Since we’ve used the term “near-death experience,” for so long, maybe it’s time to bring forth a new one, such as “crisis event” (which medical techs prefer) or better, “crossover experience.” That last one has a nice easy ring to it.
And it’s what’s used in a new book by researcher D. J. Kadagian called precisely that: Crossover Experience: Life After Death, 100 Exceptional Near Death Experiences (with two co-authors: one a medical doctor , the other a PhD). We’re making it available [below] despite standard disclaimers that such compilations occasionally include extra-religious (New Agey) belief systems.
Take what is good and leave the rest, the Bible (1 Thessalonians 5:21) instructs us.
Do your best and then leave Him the rest, is another saying, and such lessons spring forth from pages of fascinating books like this, as do the always-engaging depictions of landscapes, feelings, and colors on the “other side.” Remarkable it is, how consistently people who cross over describe it as being far easier than they ever conceived, and, if in a good state of spirit, the most pleasant experience ever. No fear at all. The majority of those who encounter the hereafter find the death transition itself to be remarkably comforting (even if the destination may be what we call purgatory).
“I was enveloped in pure love, a feeling that I cannot describe — pure love and peace and well-being, safety,” says one testimony. “A glowing love like no other: I can’t describe how wonderful it was.
“It was God. There is a God, a supreme being, the One. When I looked into His Eyes, all the secrets of the universe were revealed to me. The universe was created right in front of my eyes.”
The most famous researcher in this domain, Dr. Raymond A. Moody, once commented, “Over the years I have discovered NDEers with all sorts of religious backgrounds. Some people tell me that before the experience they didn’t believe in God. Others say that they were very religious. The interesting thing is that after the NDE, the effect seems to be the same: people who weren’t overtly religious before the experience say afterward that they do believe in God and have an appreciation for the spiritual, as do the people who believed in God all along.”
As another near-deather recalled, “These people started guiding me down this pathway, and this pathway was the most beautiful experience I could ever imagine. The thing that absolutely speaks to my soul — moves me to tears — is color. The intensities of colors. The intricacies of flowers. The aromas that spoke of beauty.
“This pathway was not only woven together with fibers of God’s Love but exploded with every color of the universe and some that don’t exist here. And flowers — there were too many to count. And these beautiful aromas — I was experiencing them all at once. There again there was a shift in time so that I could see it and understand the colors and hear the colors. I know that doesn’t make sense, but that’s what it was like.”
As we have heard elsewhere, there is a bright mist permeating everything in some near-death scenes, with “an overall whiteness and brightness about it. The water was so sparkling clean. I remember wanting to bend over and take a drink from the stream that was running through this garden we were walking through. When I tried to scoop up the water in my hands, the water ran through my hands, literally, and it wasn’t wet. I felt this overwhelming desire to experience everything about this garden.”

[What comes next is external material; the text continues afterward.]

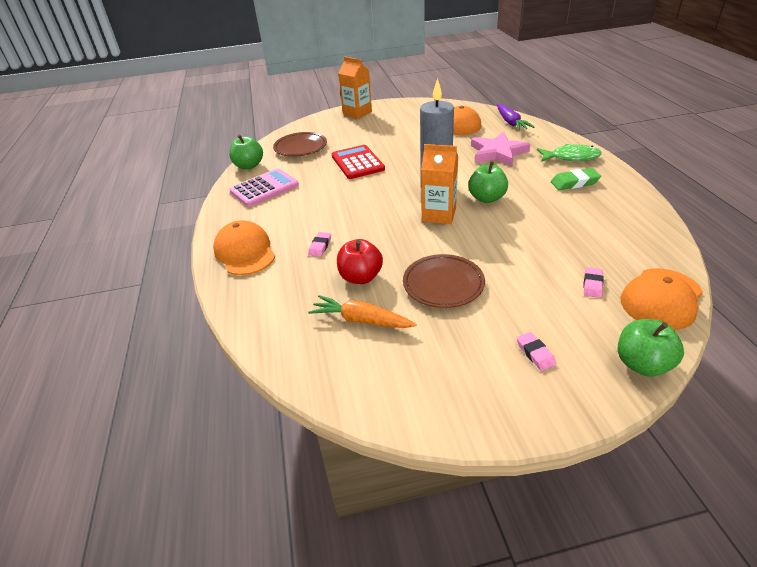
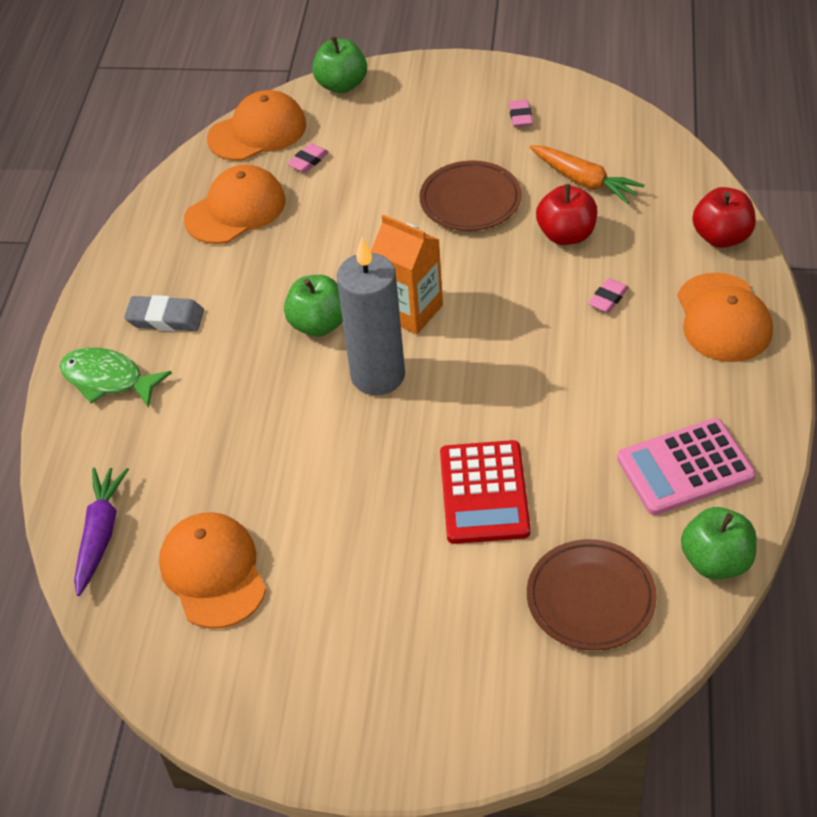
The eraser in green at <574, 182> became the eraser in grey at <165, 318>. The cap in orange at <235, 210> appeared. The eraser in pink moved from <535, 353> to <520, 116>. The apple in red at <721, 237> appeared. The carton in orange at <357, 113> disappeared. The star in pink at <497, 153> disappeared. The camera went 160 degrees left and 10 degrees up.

Mist is not nearly as common as straightforward brilliance — light. Everything radiates God’s goodness. Coruscant tendrils, let’s say. This is no fable. Simple wishful thinking: No.
“I was in a landscape of pure, shimmering, golden-white, coruscating, and living light. It was like a conscious, loving light. There were no horizons; no up or down, no far away or close. I was in a place that was utterly peaceful, still, calm, safe, loving, and nurturing. It was a relief to be there. It was as if I was held by the light and the love emanating from the light. I couldn’t move out of it but didn’t want to either.”
Another who studied “crisis events,” Dr. Reggie Anderson, recalled a distinctive aroma associated with those who seemed to be “on the other side” in hospitals.
“The smell of Heaven is completely different,” he wrote. “Nothing on earth is quite like it. It is both citrusy and flowery, yet neither bouquet overpowers the other. It’s so light and fresh, with hints of lilac and citrus, like the smell of spring as it teases the senses before bursting into its fullest fragrance.”
We call it the “aroma of sanctity.”
Most important: the lesson of love. It is the key “takeaway”: how life on earth is for us to learn to love.
All else is a waste of precious moments.
And the life review, emblematic of so many such cases?
The book has snippets from dozens of people who aren’t identified. One said, “I began to see events appearing along the surface of a million large-screen TVs or panels lining the walls, but that is a poor description of what I really experienced. The events seemed to surround me from all sides. Within a few seconds I realized it was my life, memories, and events that only I would understand and put meaning to.”
Last: “I saw myself doing everything and anything that I had ever done in my entire life. I saw who I was.”